Characterization of the Cytotoxic Mechanism and Mode of Cell Death Induced by a MEK1/2-selective version of Anthrax Lethal Toxin (PrAg/LFW271A) in Acute Myeloid Leukemia

Abstract

Wild-type anthrax lethal toxin (PrAg/LF) demonstrated high potency in inhibiting the MAPK pathway in AML cell lines that rely on this pathway for survival. PrAg/LF is a binary toxin consisting of protective antigen (PrAg), that serves as the tumor specific delivery protein, and the wild-type effector LF, which inhibits three crucial MAPK pathways —ERK, P38, and JNK—by cleaving MEK1/2, MEK3/6, and MEK4/7, respectively. Although PrAg/LF exhibits tumor selectivity, its in vivo toxicity restricts its clinical application. Based on the finding that the potency of LF in inhibiting tumor growth is primarily attributed to its MEK1/2 inactivation properties, a novel MEK1/2-selective version of Anthrax Lethal Toxin (PrAg/LFW271A) that spares the non-specific inhibition of other MKKs such as the p38 and JNK pathways, was developed. In this study, we aimed to examine the anti-tumor activity, the cytotoxic mechanism, and the mode of cell death of the new variant PrAg/LFW271A. The results from the cytotoxicity assays exhibit similar anti-tumor activity between PrAg/LF and PrAg/LFW271A in 4 out of 7 human AML cell lines. The ERK pathway examination revealed inhibition of this pathway in sensitive and resistant cells.
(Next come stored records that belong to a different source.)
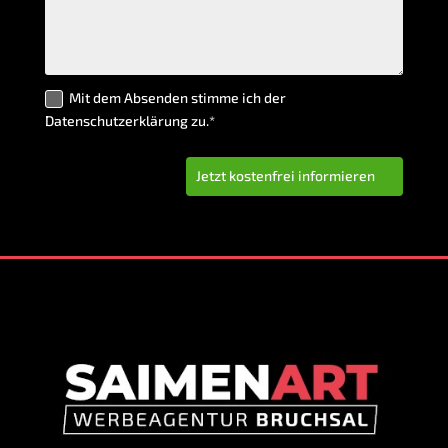
Mit dem Absenden stimme ich der
Datenschutzerklärung zu.*
Jetzt kostenfrei informieren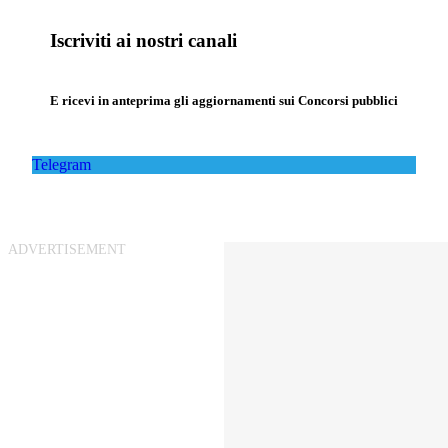
Iscriviti ai nostri canali
E ricevi in anteprima gli aggiornamenti sui Concorsi pubblici
Telegram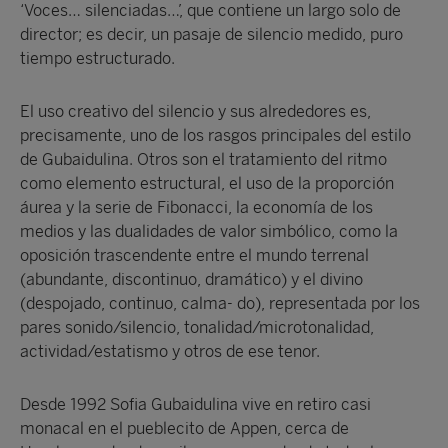
‘Voces… silenciadas…’, que contiene un largo solo de
director; es decir, un pasaje de silencio medido, puro
tiempo estructurado.
El uso creativo del silencio y sus alrededores es,
precisamente, uno de los rasgos principales del estilo
de Gubaidulina. Otros son el tratamiento del ritmo
como elemento estructural, el uso de la proporción
áurea y la serie de Fibonacci, la economía de los
medios y las dualidades de valor simbólico, como la
oposición trascendente entre el mundo terrenal
(abundante, discontinuo, dramático) y el divino
(despojado, continuo, calma- do), representada por los
pares sonido/silencio, tonalidad/microtonalidad,
actividad/estatismo y otros de ese tenor.
Desde 1992 Sofia Gubaidulina vive en retiro casi
monacal en el pueblecito de Appen, cerca de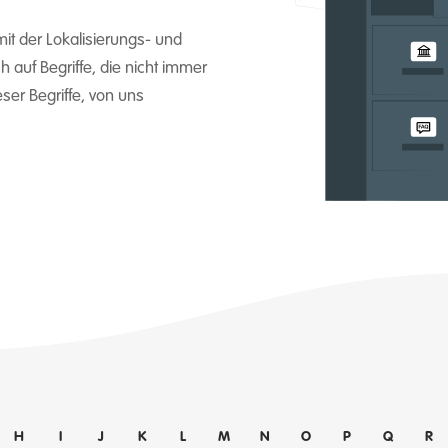
it der Lokalisierungs- und
 auf Begriffe, die nicht immer
eser Begriffe, von uns
H
I
J
K
L
M
N
O
P
Q
R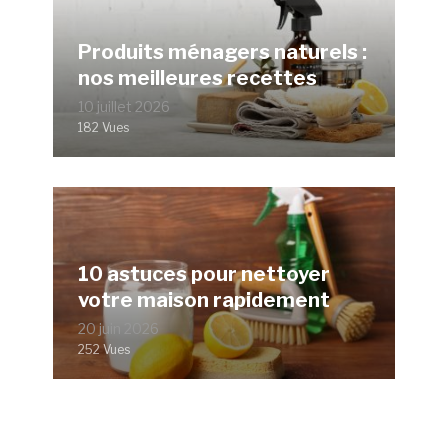
Produits ménagers naturels :
nos meilleures recettes
10 juillet 2026
182 Vues
10 astuces pour nettoyer
votre maison rapidement
20 juin 2026
252 Vues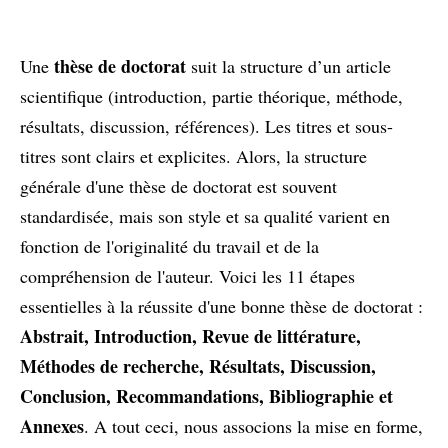
thèse de doctorat
Une
suit la structure d’un article
scientifique (introduction, partie théorique, méthode,
résultats, discussion, références). Les titres et sous-
titres sont clairs et explicites. Alors, la structure
générale d'une thèse de doctorat est souvent
standardisée, mais son style et sa qualité varient en
fonction de l'originalité du travail et de la
compréhension de l'auteur. Voici les 11 étapes
essentielles à la réussite d'une bonne thèse de doctorat :
Abstrait, Introduction, Revue de littérature,
Méthodes de recherche, Résultats, Discussion,
Conclusion, Recommandations, Bibliographie et
Annexes
. A tout ceci, nous associons la mise en forme,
This indicates the reliance of the sensitive cells on the ERK pathway, while the resistance mechanism might rely on other pathways for survival. Additionally, staining for Annexin V/propidium iodide following treatment showed no evidence for apoptotic death following ERK pathway inhibition. Furthermore, we showed activation of autophagy in a number of cell lines following treatment with both the wild-type and MEK1/2-specific version of LF. Inhibition of autophagy using CQ, abrogated both the LF- and the LFW271A-mediated cell death in a number of AML cell line, indicating that, in these cells, the inhibition of the MAPK pathway leads to autophagy-mediated cell death (death by autophagy). In this study, we have shown that PrAg/LFW271A maintained the same anti-tumor activity as the wild-type PrAg/LF by inhibiting the ERK pathway, which led to autophagy activation and autophagic cell death in a subset of AML cells.